Another problem is the suboptimal management of risk factors. Many HIV patients have hypertension, but only one-third are treated for it! Therefore, there are also an increasing number of HIV patients with renal insufficiency. Before prescribing a statin to a patient with HIV, it is important to understand the potential interactions. Very informative in this regard is the website www.hiv-druginterac
tions.org.
Treatment of perioperative myocardial infarction
“Myocardial infarction is the most important perioperative vascular complication,” Prof. Hans Rickli, MD, of the Cantonal Hospital of St. Gallen, introduced his talk. Risk factors for perioperative plaque rupture include hypovolemia, oxygen deprivation, and increased sympathotonic tone. An important note: 65% of patients with perioperative myocardial infarction are asymptomatic! When in doubt, the three-hour protocol applies: hs-troponin measurement at time 0 and three hours later.

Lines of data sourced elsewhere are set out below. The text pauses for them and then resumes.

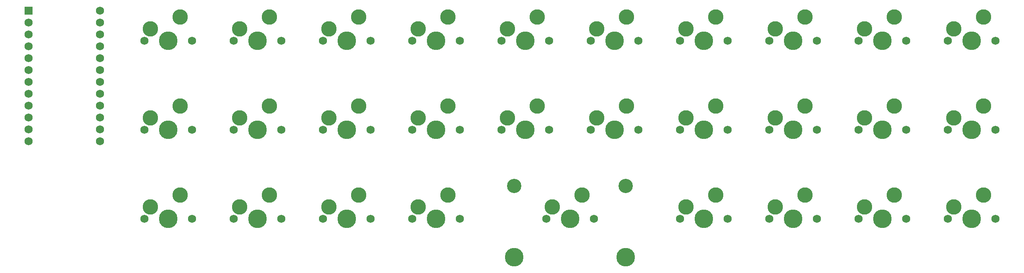
<source format=gbr>
%TF.GenerationSoftware,KiCad,Pcbnew,(6.0.6)*%
%TF.CreationDate,2022-07-19T20:18:06+07:00*%
%TF.ProjectId,pocket,706f636b-6574-42e6-9b69-6361645f7063,rev?*%
%TF.SameCoordinates,Original*%
%TF.FileFunction,Soldermask,Top*%
%TF.FilePolarity,Negative*%
%FSLAX46Y46*%
G04 Gerber Fmt 4.6, Leading zero omitted, Abs format (unit mm)*
G04 Created by KiCad (PCBNEW (6.0.6)) date 2022-07-19 20:18:06*
%MOMM*%
%LPD*%
G01*
G04 APERTURE LIST*
%ADD10C,1.750000*%
%ADD11C,3.987800*%
%ADD12C,3.300000*%
%ADD13R,1.752600X1.752600*%
%ADD14C,1.752600*%
%ADD15C,3.048000*%
G04 APERTURE END LIST*
D10*
%TO.C,SW25*%
X171767500Y-110331250D03*
X161607500Y-110331250D03*
D11*
X166687500Y-110331250D03*
D12*
X162877500Y-107791250D03*
X169227500Y-105251250D03*
%TD*%
D11*
%TO.C,SW16*%
X157162500Y-91281250D03*
D10*
X162242500Y-91281250D03*
X152082500Y-91281250D03*
D12*
X153352500Y-88741250D03*
X159702500Y-86201250D03*
%TD*%
D10*
%TO.C,SW29*%
X86042500Y-110331250D03*
D11*
X80962500Y-110331250D03*
D10*
X75882500Y-110331250D03*
D12*
X77152500Y-107791250D03*
X83502500Y-105251250D03*
%TD*%
%TO.C,SW18*%
X121602500Y-86201250D03*
X115252500Y-88741250D03*
D11*
X119062500Y-91281250D03*
D10*
X113982500Y-91281250D03*
X124142500Y-91281250D03*
%TD*%
D11*
%TO.C,SW13*%
X214312500Y-91281250D03*
D10*
X209232500Y-91281250D03*
X219392500Y-91281250D03*
D12*
X210502500Y-88741250D03*
X216852500Y-86201250D03*
%TD*%
D11*
%TO.C,SW9*%
X100012500Y-72231250D03*
D10*
X105092500Y-72231250D03*
X94932500Y-72231250D03*
D12*
X96202500Y-69691250D03*
X102552500Y-67151250D03*
%TD*%
D10*
%TO.C,SW3*%
X209232500Y-72231250D03*
D11*
X214312500Y-72231250D03*
D10*
X219392500Y-72231250D03*
D12*
X210502500Y-69691250D03*
X216852500Y-67151250D03*
%TD*%
D11*
%TO.C,SW10*%
X80962500Y-72231250D03*
D10*
X86042500Y-72231250D03*
X75882500Y-72231250D03*
D12*
X77152500Y-69691250D03*
X83502500Y-67151250D03*
%TD*%
D10*
%TO.C,SW7*%
X143192500Y-72231250D03*
D11*
X138112500Y-72231250D03*
D10*
X133032500Y-72231250D03*
D12*
X134302500Y-69691250D03*
X140652500Y-67151250D03*
%TD*%
D10*
%TO.C,SW23*%
X219392500Y-110331250D03*
D11*
X214312500Y-110331250D03*
D10*
X209232500Y-110331250D03*
D12*
X210502500Y-107791250D03*
X216852500Y-105251250D03*
%TD*%
D11*
%TO.C,SW26*%
X138112500Y-110331250D03*
D10*
X133032500Y-110331250D03*
X143192500Y-110331250D03*
D12*
X134302500Y-107791250D03*
X140652500Y-105251250D03*
%TD*%
D13*
%TO.C,U1*%
X51117500Y-65804250D03*
D14*
X51117500Y-68344250D03*
X51117500Y-70884250D03*
X51117500Y-73424250D03*
X51117500Y-75964250D03*
X51117500Y-78504250D03*
X51117500Y-81044250D03*
X51117500Y-83584250D03*
X51117500Y-86124250D03*
X51117500Y-88664250D03*
X51117500Y-91204250D03*
X51117500Y-93744250D03*
X66357500Y-93744250D03*
X66357500Y-91204250D03*
X66357500Y-88664250D03*
X66357500Y-86124250D03*
X66357500Y-83584250D03*
X66357500Y-81044250D03*
X66357500Y-78504250D03*
X66357500Y-75964250D03*
X66357500Y-73424250D03*
X66357500Y-70884250D03*
X66357500Y-68344250D03*
X66357500Y-65804250D03*
%TD*%
D10*
%TO.C,SW24*%
X190182500Y-110331250D03*
D11*
X195262500Y-110331250D03*
D10*
X200342500Y-110331250D03*
D12*
X191452500Y-107791250D03*
X197802500Y-105251250D03*
%TD*%
D10*
%TO.C,SW15*%
X181292500Y-91281250D03*
D11*
X176212500Y-91281250D03*
D10*
X171132500Y-91281250D03*
D12*
X172402500Y-88741250D03*
X178752500Y-86201250D03*
%TD*%
D10*
%TO.C,SW17*%
X133032500Y-91281250D03*
X143192500Y-91281250D03*
D11*
X138112500Y-91281250D03*
D12*
X134302500Y-88741250D03*
X140652500Y-86201250D03*
%TD*%
D10*
%TO.C,SW19*%
X105092500Y-91281250D03*
D11*
X100012500Y-91281250D03*
D10*
X94932500Y-91281250D03*
D12*
X96202500Y-88741250D03*
X102552500Y-86201250D03*
%TD*%
D10*
%TO.C,SW22*%
X238442500Y-110331250D03*
X228282500Y-110331250D03*
D11*
X233362500Y-110331250D03*
D12*
X229552500Y-107791250D03*
X235902500Y-105251250D03*
%TD*%
D11*
%TO.C,SW12*%
X233362500Y-91281250D03*
D10*
X228282500Y-91281250D03*
X238442500Y-91281250D03*
D12*
X229552500Y-88741250D03*
X235902500Y-86201250D03*
%TD*%
D15*
%TO.C,S1*%
X154781250Y-103346250D03*
D11*
X178593750Y-118586250D03*
D15*
X178593750Y-103346250D03*
D11*
X154781250Y-118586250D03*
%TD*%
%TO.C,SW6*%
X157162500Y-72231250D03*
D10*
X162242500Y-72231250D03*
X152082500Y-72231250D03*
D12*
X153352500Y-69691250D03*
X159702500Y-67151250D03*
%TD*%
D10*
%TO.C,SW21*%
X247332500Y-110331250D03*
D11*
X252412500Y-110331250D03*
D10*
X257492500Y-110331250D03*
D12*
X248602500Y-107791250D03*
X254952500Y-105251250D03*
%TD*%
D11*
%TO.C,SW8*%
X119062500Y-72231250D03*
D10*
X124142500Y-72231250D03*
X113982500Y-72231250D03*
D12*
X115252500Y-69691250D03*
X121602500Y-67151250D03*
%TD*%
D10*
%TO.C,SW4*%
X200342500Y-72231250D03*
X190182500Y-72231250D03*
D11*
X195262500Y-72231250D03*
D12*
X191452500Y-69691250D03*
X197802500Y-67151250D03*
%TD*%
D10*
%TO.C,SW1*%
X257492500Y-72231250D03*
X247332500Y-72231250D03*
D11*
X252412500Y-72231250D03*
D12*
X248602500Y-69691250D03*
X254952500Y-67151250D03*
%TD*%
D11*
%TO.C,SW14*%
X195262500Y-91281250D03*
D10*
X190182500Y-91281250D03*
X200342500Y-91281250D03*
D12*
X191452500Y-88741250D03*
X197802500Y-86201250D03*
%TD*%
D10*
%TO.C,SW28*%
X105092500Y-110331250D03*
D11*
X100012500Y-110331250D03*
D10*
X94932500Y-110331250D03*
D12*
X96202500Y-107791250D03*
X102552500Y-105251250D03*
%TD*%
D11*
%TO.C,SW5*%
X176212500Y-72231250D03*
D10*
X171132500Y-72231250D03*
X181292500Y-72231250D03*
D12*
X172402500Y-69691250D03*
X178752500Y-67151250D03*
%TD*%
D10*
%TO.C,SW11*%
X257492500Y-91281250D03*
X247332500Y-91281250D03*
D11*
X252412500Y-91281250D03*
D12*
X248602500Y-88741250D03*
X254952500Y-86201250D03*
%TD*%
D11*
%TO.C,SW2*%
X233362500Y-72231250D03*
D10*
X228282500Y-72231250D03*
X238442500Y-72231250D03*
D12*
X229552500Y-69691250D03*
X235902500Y-67151250D03*
%TD*%
D10*
%TO.C,SW20*%
X75882500Y-91281250D03*
X86042500Y-91281250D03*
D11*
X80962500Y-91281250D03*
D12*
X77152500Y-88741250D03*
X83502500Y-86201250D03*
%TD*%
D10*
%TO.C,SW27*%
X113982500Y-110331250D03*
X124142500Y-110331250D03*
D11*
X119062500Y-110331250D03*
D12*
X115252500Y-107791250D03*
X121602500Y-105251250D03*
%TD*%
M02*

</source>
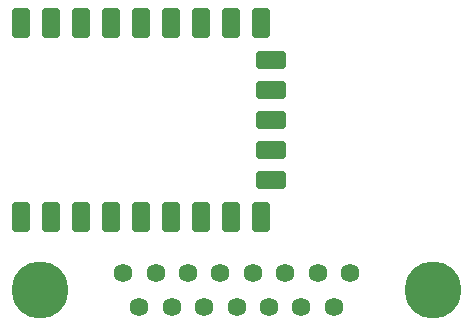
<source format=gbr>
%TF.GenerationSoftware,KiCad,Pcbnew,(6.0.7-1)-1*%
%TF.CreationDate,2023-02-22T21:50:02-08:00*%
%TF.ProjectId,NeoGeoDB15Wireless,4e656f47-656f-4444-9231-35576972656c,2*%
%TF.SameCoordinates,Original*%
%TF.FileFunction,Soldermask,Top*%
%TF.FilePolarity,Negative*%
%FSLAX46Y46*%
G04 Gerber Fmt 4.6, Leading zero omitted, Abs format (unit mm)*
G04 Created by KiCad (PCBNEW (6.0.7-1)-1) date 2023-02-22 21:50:02*
%MOMM*%
%LPD*%
G01*
G04 APERTURE LIST*
G04 Aperture macros list*
%AMRoundRect*
0 Rectangle with rounded corners*
0 $1 Rounding radius*
0 $2 $3 $4 $5 $6 $7 $8 $9 X,Y pos of 4 corners*
0 Add a 4 corners polygon primitive as box body*
4,1,4,$2,$3,$4,$5,$6,$7,$8,$9,$2,$3,0*
0 Add four circle primitives for the rounded corners*
1,1,$1+$1,$2,$3*
1,1,$1+$1,$4,$5*
1,1,$1+$1,$6,$7*
1,1,$1+$1,$8,$9*
0 Add four rect primitives between the rounded corners*
20,1,$1+$1,$2,$3,$4,$5,0*
20,1,$1+$1,$4,$5,$6,$7,0*
20,1,$1+$1,$6,$7,$8,$9,0*
20,1,$1+$1,$8,$9,$2,$3,0*%
G04 Aperture macros list end*
%ADD10RoundRect,0.400000X0.400000X-0.900000X0.400000X0.900000X-0.400000X0.900000X-0.400000X-0.900000X0*%
%ADD11RoundRect,0.400050X0.400050X-0.899950X0.400050X0.899950X-0.400050X0.899950X-0.400050X-0.899950X0*%
%ADD12RoundRect,0.400000X0.900000X-0.400000X0.900000X0.400000X-0.900000X0.400000X-0.900000X-0.400000X0*%
%ADD13RoundRect,0.393700X0.906300X-0.393700X0.906300X0.393700X-0.906300X0.393700X-0.906300X-0.393700X0*%
%ADD14C,4.825000*%
%ADD15C,1.591397*%
G04 APERTURE END LIST*
D10*
%TO.C,U1*%
X81765000Y-63835000D03*
X84305000Y-63835000D03*
X86845000Y-63835000D03*
X89385000Y-63835000D03*
X91925000Y-63835000D03*
D11*
X94465000Y-63835000D03*
X97005000Y-63835000D03*
X99545000Y-63835000D03*
X102085000Y-63835000D03*
D12*
X102895000Y-66975000D03*
D13*
X102895000Y-69515000D03*
X102895000Y-72055000D03*
X102895000Y-74595000D03*
X102895000Y-77135000D03*
D11*
X102085000Y-80275000D03*
X99545000Y-80275000D03*
X97005000Y-80275000D03*
X94465000Y-80275000D03*
X91925000Y-80275000D03*
X89385000Y-80275000D03*
X86845000Y-80275000D03*
X84305000Y-80275000D03*
X81765000Y-80275000D03*
%TD*%
D14*
%TO.C,J1*%
X116662400Y-86450800D03*
X83337600Y-86450800D03*
D15*
X109601192Y-85028400D03*
X106857993Y-85028400D03*
X104114794Y-85028400D03*
X101371595Y-85028400D03*
X98628396Y-85028400D03*
X95885197Y-85028400D03*
X93141998Y-85028400D03*
X90398799Y-85028400D03*
X108229600Y-87873200D03*
X105486401Y-87873200D03*
X102743202Y-87873200D03*
X100000003Y-87873200D03*
X97256804Y-87873200D03*
X94513605Y-87873200D03*
X91770406Y-87873200D03*
%TD*%
M02*

</source>
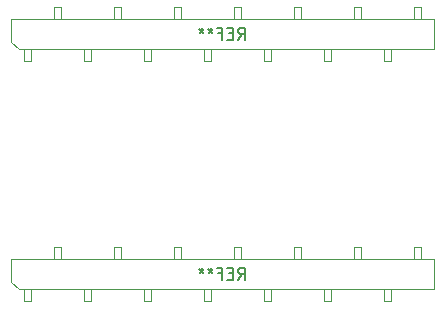
<source format=gbr>
G04 #@! TF.GenerationSoftware,KiCad,Pcbnew,6.0.0-rc1-unknown-59b0f55~66~ubuntu16.04.1*
G04 #@! TF.CreationDate,2018-11-29T09:25:19-07:00
G04 #@! TF.ProjectId,001,3030312e-6b69-4636-9164-5f7063625858,rev?*
G04 #@! TF.SameCoordinates,Original*
G04 #@! TF.FileFunction,Other,Fab,Bot*
%FSLAX46Y46*%
G04 Gerber Fmt 4.6, Leading zero omitted, Abs format (unit mm)*
G04 Created by KiCad (PCBNEW 6.0.0-rc1-unknown-59b0f55~66~ubuntu16.04.1) date Thu 29 Nov 2018 09:25:19 AM MST*
%MOMM*%
%LPD*%
G01*
G04 APERTURE LIST*
%ADD10C,0.100000*%
%ADD11C,0.150000*%
G04 APERTURE END LIST*
D10*
G04 #@! TO.C,REF\002A\002A*
X149525000Y-71998496D02*
X148925000Y-71998496D01*
X149525000Y-72998496D02*
X149525000Y-71998496D01*
X148925000Y-71998496D02*
X148925000Y-72998496D01*
X146985000Y-76538496D02*
X146985000Y-75538496D01*
X146385000Y-76538496D02*
X146985000Y-76538496D01*
X146385000Y-75538496D02*
X146385000Y-76538496D01*
X144445000Y-71998496D02*
X143845000Y-71998496D01*
X144445000Y-72998496D02*
X144445000Y-71998496D01*
X143845000Y-71998496D02*
X143845000Y-72998496D01*
X141905000Y-76538496D02*
X141905000Y-75538496D01*
X141305000Y-76538496D02*
X141905000Y-76538496D01*
X141305000Y-75538496D02*
X141305000Y-76538496D01*
X139365000Y-71998496D02*
X138765000Y-71998496D01*
X139365000Y-72998496D02*
X139365000Y-71998496D01*
X138765000Y-71998496D02*
X138765000Y-72998496D01*
X136825000Y-76538496D02*
X136825000Y-75538496D01*
X136225000Y-76538496D02*
X136825000Y-76538496D01*
X136225000Y-75538496D02*
X136225000Y-76538496D01*
X134285000Y-71998496D02*
X133685000Y-71998496D01*
X134285000Y-72998496D02*
X134285000Y-71998496D01*
X133685000Y-71998496D02*
X133685000Y-72998496D01*
X131745000Y-76538496D02*
X131745000Y-75538496D01*
X131145000Y-76538496D02*
X131745000Y-76538496D01*
X131145000Y-75538496D02*
X131145000Y-76538496D01*
X129205000Y-71998496D02*
X128605000Y-71998496D01*
X129205000Y-72998496D02*
X129205000Y-71998496D01*
X128605000Y-71998496D02*
X128605000Y-72998496D01*
X126665000Y-76538496D02*
X126665000Y-75538496D01*
X126065000Y-76538496D02*
X126665000Y-76538496D01*
X126065000Y-75538496D02*
X126065000Y-76538496D01*
X124125000Y-71998496D02*
X123525000Y-71998496D01*
X124125000Y-72998496D02*
X124125000Y-71998496D01*
X123525000Y-71998496D02*
X123525000Y-72998496D01*
X121585000Y-76538496D02*
X121585000Y-75538496D01*
X120985000Y-76538496D02*
X121585000Y-76538496D01*
X120985000Y-75538496D02*
X120985000Y-76538496D01*
X119045000Y-71998496D02*
X118445000Y-71998496D01*
X119045000Y-72998496D02*
X119045000Y-71998496D01*
X118445000Y-71998496D02*
X118445000Y-72998496D01*
X116505000Y-76538496D02*
X116505000Y-75538496D01*
X115905000Y-76538496D02*
X116505000Y-76538496D01*
X115905000Y-75538496D02*
X115905000Y-76538496D01*
X150595000Y-72998496D02*
X114835000Y-72998496D01*
X150595000Y-75538496D02*
X150595000Y-72998496D01*
X115470000Y-75538496D02*
X150595000Y-75538496D01*
X114835000Y-74903496D02*
X115470000Y-75538496D01*
X114835000Y-72998496D02*
X114835000Y-74903496D01*
X114835000Y-93318496D02*
X114835000Y-95223496D01*
X114835000Y-95223496D02*
X115470000Y-95858496D01*
X115470000Y-95858496D02*
X150595000Y-95858496D01*
X150595000Y-95858496D02*
X150595000Y-93318496D01*
X150595000Y-93318496D02*
X114835000Y-93318496D01*
X115905000Y-95858496D02*
X115905000Y-96858496D01*
X115905000Y-96858496D02*
X116505000Y-96858496D01*
X116505000Y-96858496D02*
X116505000Y-95858496D01*
X118445000Y-92318496D02*
X118445000Y-93318496D01*
X119045000Y-93318496D02*
X119045000Y-92318496D01*
X119045000Y-92318496D02*
X118445000Y-92318496D01*
X120985000Y-95858496D02*
X120985000Y-96858496D01*
X120985000Y-96858496D02*
X121585000Y-96858496D01*
X121585000Y-96858496D02*
X121585000Y-95858496D01*
X123525000Y-92318496D02*
X123525000Y-93318496D01*
X124125000Y-93318496D02*
X124125000Y-92318496D01*
X124125000Y-92318496D02*
X123525000Y-92318496D01*
X126065000Y-95858496D02*
X126065000Y-96858496D01*
X126065000Y-96858496D02*
X126665000Y-96858496D01*
X126665000Y-96858496D02*
X126665000Y-95858496D01*
X128605000Y-92318496D02*
X128605000Y-93318496D01*
X129205000Y-93318496D02*
X129205000Y-92318496D01*
X129205000Y-92318496D02*
X128605000Y-92318496D01*
X131145000Y-95858496D02*
X131145000Y-96858496D01*
X131145000Y-96858496D02*
X131745000Y-96858496D01*
X131745000Y-96858496D02*
X131745000Y-95858496D01*
X133685000Y-92318496D02*
X133685000Y-93318496D01*
X134285000Y-93318496D02*
X134285000Y-92318496D01*
X134285000Y-92318496D02*
X133685000Y-92318496D01*
X136225000Y-95858496D02*
X136225000Y-96858496D01*
X136225000Y-96858496D02*
X136825000Y-96858496D01*
X136825000Y-96858496D02*
X136825000Y-95858496D01*
X138765000Y-92318496D02*
X138765000Y-93318496D01*
X139365000Y-93318496D02*
X139365000Y-92318496D01*
X139365000Y-92318496D02*
X138765000Y-92318496D01*
X141305000Y-95858496D02*
X141305000Y-96858496D01*
X141305000Y-96858496D02*
X141905000Y-96858496D01*
X141905000Y-96858496D02*
X141905000Y-95858496D01*
X143845000Y-92318496D02*
X143845000Y-93318496D01*
X144445000Y-93318496D02*
X144445000Y-92318496D01*
X144445000Y-92318496D02*
X143845000Y-92318496D01*
X146385000Y-95858496D02*
X146385000Y-96858496D01*
X146385000Y-96858496D02*
X146985000Y-96858496D01*
X146985000Y-96858496D02*
X146985000Y-95858496D01*
X148925000Y-92318496D02*
X148925000Y-93318496D01*
X149525000Y-93318496D02*
X149525000Y-92318496D01*
X149525000Y-92318496D02*
X148925000Y-92318496D01*
G04 #@! TD*
G04 #@! TO.C,REF\002A\002A*
D11*
X134048333Y-74720876D02*
X134381666Y-74244686D01*
X134619761Y-74720876D02*
X134619761Y-73720876D01*
X134238809Y-73720876D01*
X134143571Y-73768496D01*
X134095952Y-73816115D01*
X134048333Y-73911353D01*
X134048333Y-74054210D01*
X134095952Y-74149448D01*
X134143571Y-74197067D01*
X134238809Y-74244686D01*
X134619761Y-74244686D01*
X133619761Y-74197067D02*
X133286428Y-74197067D01*
X133143571Y-74720876D02*
X133619761Y-74720876D01*
X133619761Y-73720876D01*
X133143571Y-73720876D01*
X132381666Y-74197067D02*
X132715000Y-74197067D01*
X132715000Y-74720876D02*
X132715000Y-73720876D01*
X132238809Y-73720876D01*
X131715000Y-73720876D02*
X131715000Y-73958972D01*
X131953095Y-73863734D02*
X131715000Y-73958972D01*
X131476904Y-73863734D01*
X131857857Y-74149448D02*
X131715000Y-73958972D01*
X131572142Y-74149448D01*
X130953095Y-73720876D02*
X130953095Y-73958972D01*
X131191190Y-73863734D02*
X130953095Y-73958972D01*
X130715000Y-73863734D01*
X131095952Y-74149448D02*
X130953095Y-73958972D01*
X130810238Y-74149448D01*
X134048333Y-95040876D02*
X134381666Y-94564686D01*
X134619761Y-95040876D02*
X134619761Y-94040876D01*
X134238809Y-94040876D01*
X134143571Y-94088496D01*
X134095952Y-94136115D01*
X134048333Y-94231353D01*
X134048333Y-94374210D01*
X134095952Y-94469448D01*
X134143571Y-94517067D01*
X134238809Y-94564686D01*
X134619761Y-94564686D01*
X133619761Y-94517067D02*
X133286428Y-94517067D01*
X133143571Y-95040876D02*
X133619761Y-95040876D01*
X133619761Y-94040876D01*
X133143571Y-94040876D01*
X132381666Y-94517067D02*
X132715000Y-94517067D01*
X132715000Y-95040876D02*
X132715000Y-94040876D01*
X132238809Y-94040876D01*
X131715000Y-94040876D02*
X131715000Y-94278972D01*
X131953095Y-94183734D02*
X131715000Y-94278972D01*
X131476904Y-94183734D01*
X131857857Y-94469448D02*
X131715000Y-94278972D01*
X131572142Y-94469448D01*
X130953095Y-94040876D02*
X130953095Y-94278972D01*
X131191190Y-94183734D02*
X130953095Y-94278972D01*
X130715000Y-94183734D01*
X131095952Y-94469448D02*
X130953095Y-94278972D01*
X130810238Y-94469448D01*
G04 #@! TD*
M02*

</source>
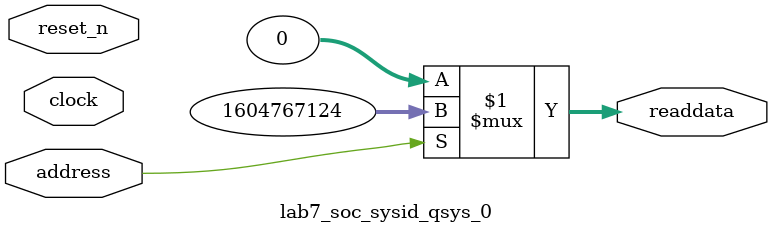
<source format=v>



// synthesis translate_off
`timescale 1ns / 1ps
// synthesis translate_on

// turn off superfluous verilog processor warnings 
// altera message_level Level1 
// altera message_off 10034 10035 10036 10037 10230 10240 10030 

module lab7_soc_sysid_qsys_0 (
               // inputs:
                address,
                clock,
                reset_n,

               // outputs:
                readdata
             )
;

  output  [ 31: 0] readdata;
  input            address;
  input            clock;
  input            reset_n;

  wire    [ 31: 0] readdata;
  //control_slave, which is an e_avalon_slave
  assign readdata = address ? 1604767124 : 0;

endmodule



</source>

The ESC guidelines do not describe the management of perioperative myocardial infarction. Therefore, the treatment should be adapted to the specific circumstances. Because the risk of bleeding is increased, fibrinolysis should not be used for reperfusion, but rather PTCA. Unfractionated heparin is recommended for anticoagulation.
Prophylactically very important is the preoperative evaluation of cardiovascular problems. In the case of elective surgery, it may be worthwhile to postpone the surgery date and optimize existing risk factors (cholesterol levels, angina pectoris, diabetes, etc.) in the time gained. In high-risk patients, beta-blockers and statins should be started three weeks before surgery. It is important to weigh the benefits and risks of surgery. Not all procedures carry the same level of risk. It is rather low, for example, in gynecological operations or operations on the eye, and highest in operations on the large and peripheral vessels.
Antithrombotic management should also be planned early. Normally, there is no need to stop prophylaxis with acetylsalicylic acid, except for neurosurgical procedures. Guidelines for perioperative management can be found at www.escardio.org.